Job:
Output the lines of the records exactly, from the first through the one containing "height:299px; background:#8b5cf6; position:relative;". Omit all pictures.

Extracted entries:
....

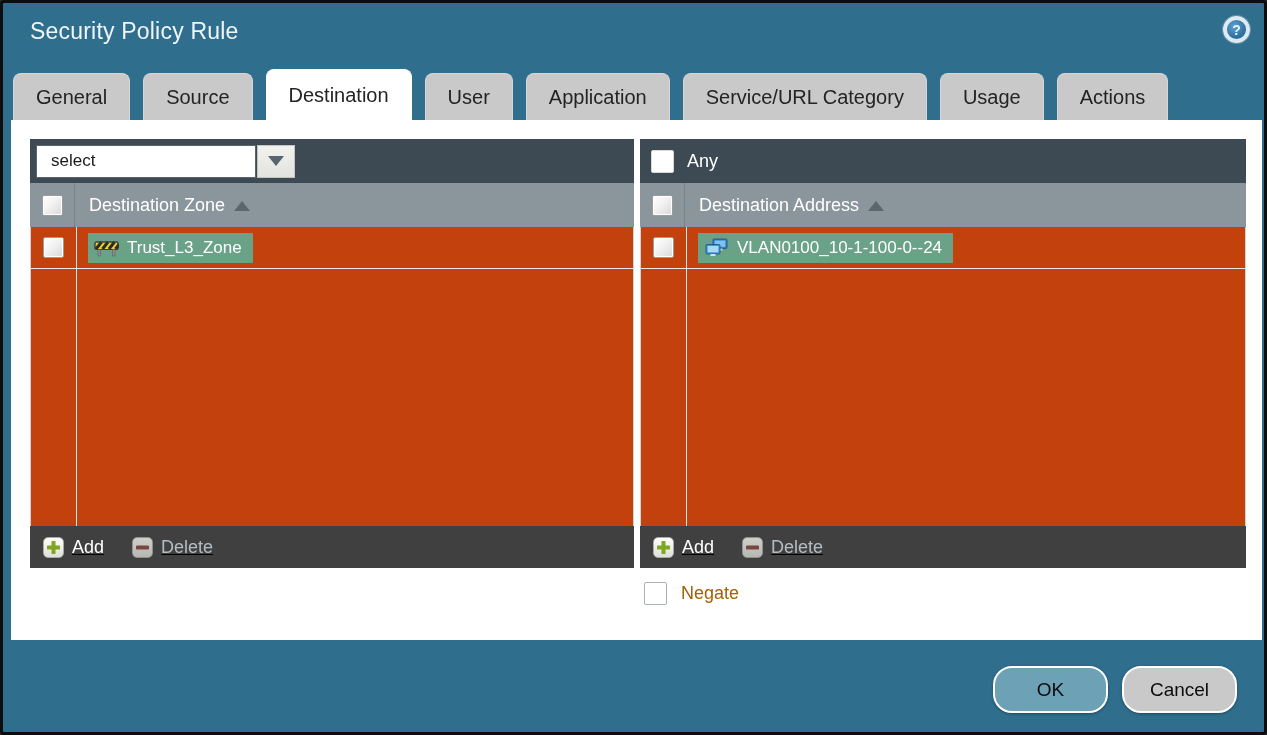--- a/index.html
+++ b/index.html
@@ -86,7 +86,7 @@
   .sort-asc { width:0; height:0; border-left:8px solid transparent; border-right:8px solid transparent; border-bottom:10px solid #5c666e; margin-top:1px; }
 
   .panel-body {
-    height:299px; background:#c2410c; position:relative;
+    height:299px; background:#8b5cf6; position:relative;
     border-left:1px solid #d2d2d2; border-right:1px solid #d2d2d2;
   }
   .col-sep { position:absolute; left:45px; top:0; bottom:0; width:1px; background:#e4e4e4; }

....

Task output:
--- a/index.html
+++ b/index.html
@@ -86,7 +86,7 @@
   .sort-asc { width:0; height:0; border-left:8px solid transparent; border-right:8px solid transparent; border-bottom:10px solid #5c666e; margin-top:1px; }
 
   .panel-body {
-    height:299px; background:#c2410c; position:relative;
+    height:299px; background:#8b5cf6; position:relative;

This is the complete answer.